Pull out the entries below word for word, beginning at the line that contains "Thermometer. need the temperature it shows" and continuing through the last of the entries. Leave the pictures out of your answer.

##### The data

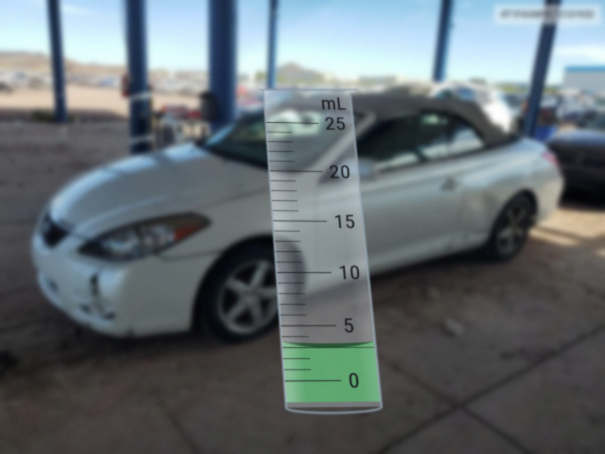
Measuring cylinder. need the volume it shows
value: 3 mL
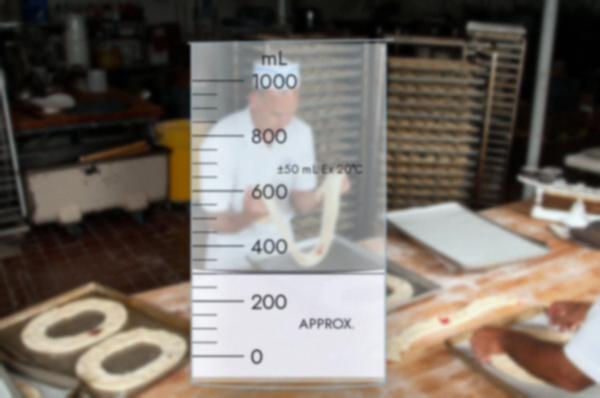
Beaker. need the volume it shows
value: 300 mL
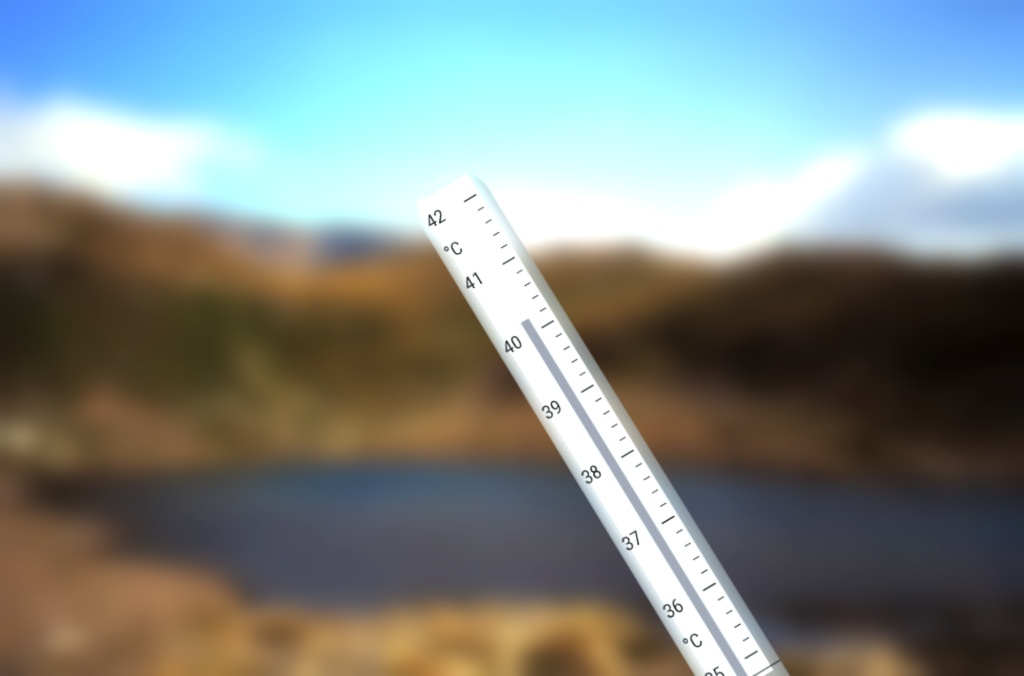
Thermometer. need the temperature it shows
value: 40.2 °C
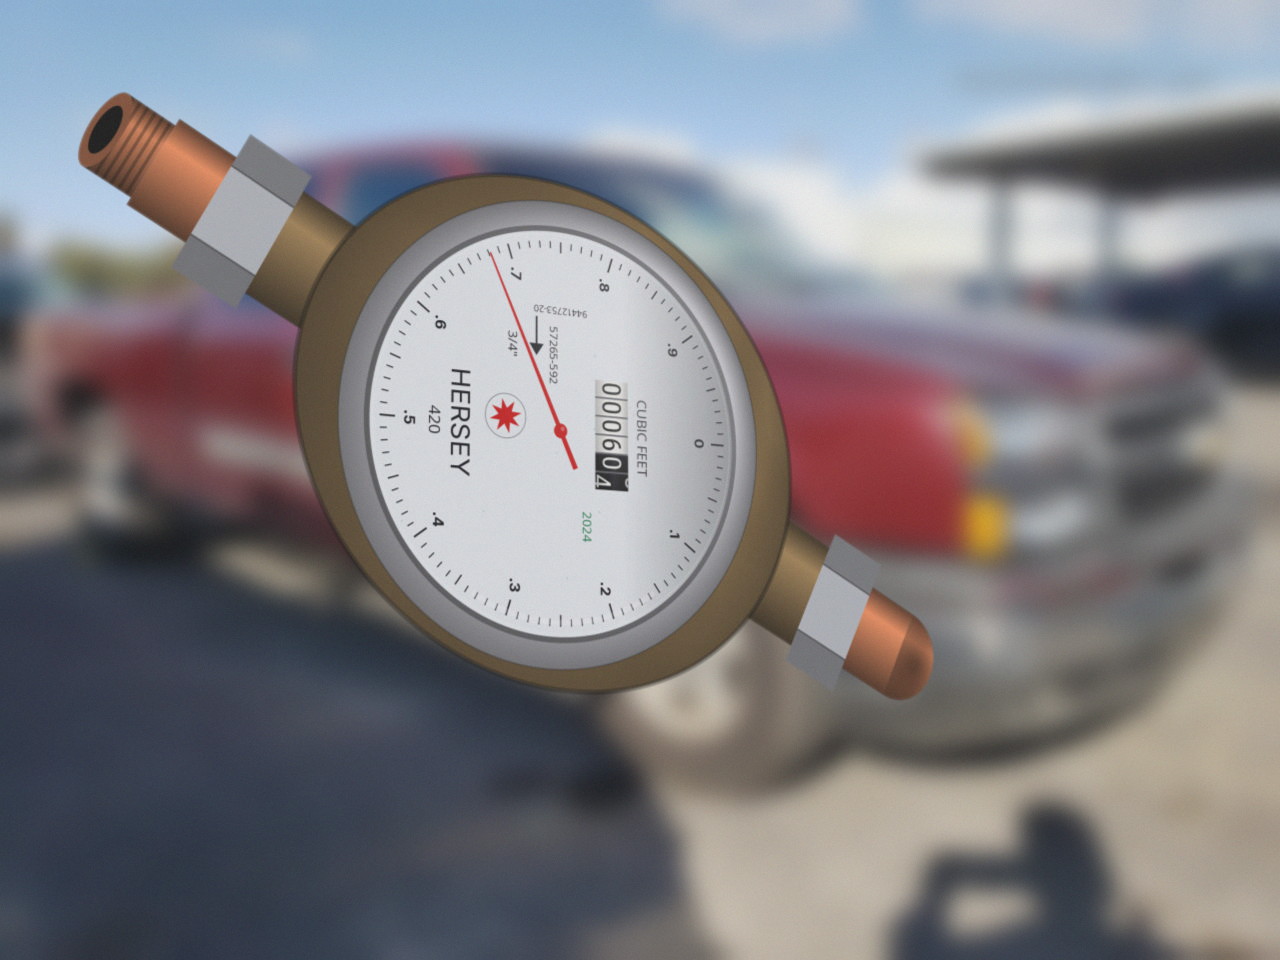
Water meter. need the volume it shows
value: 603.68 ft³
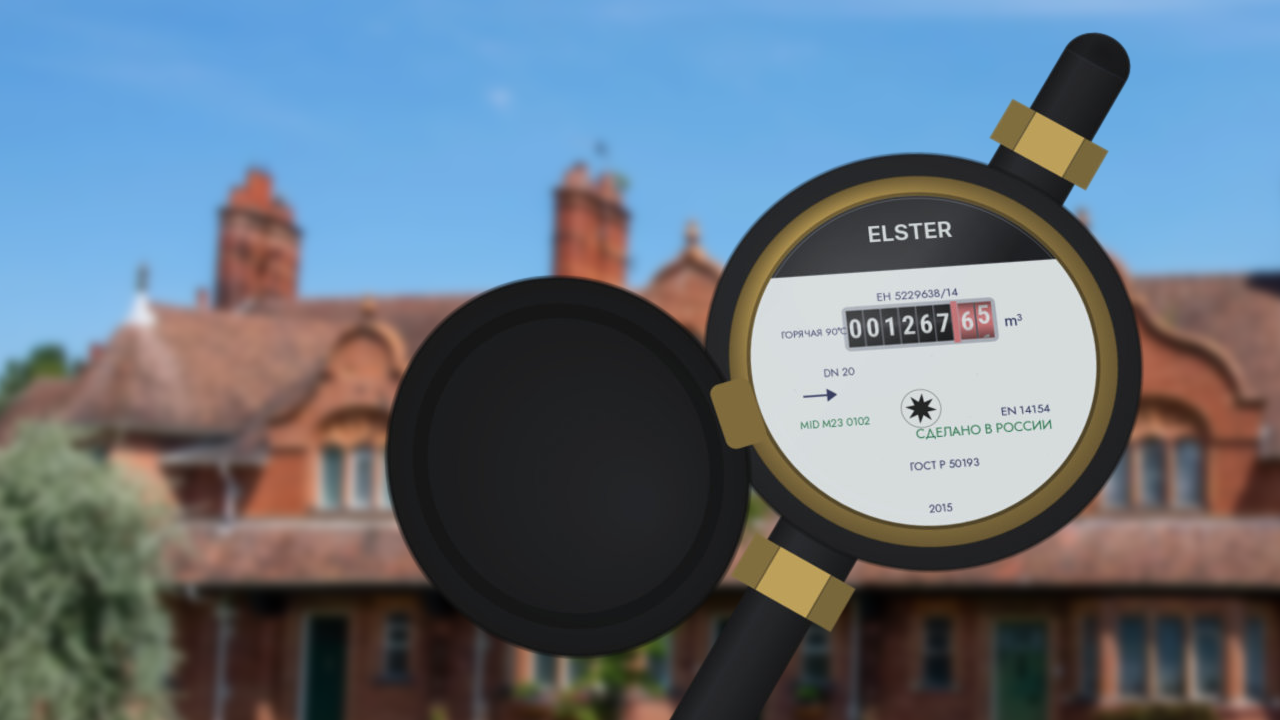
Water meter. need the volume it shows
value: 1267.65 m³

##########

- Answer to the problem
Thermometer. need the temperature it shows
value: 40.2 °C
Water meter. need the volume it shows
value: 603.68 ft³
Water meter. need the volume it shows
value: 1267.65 m³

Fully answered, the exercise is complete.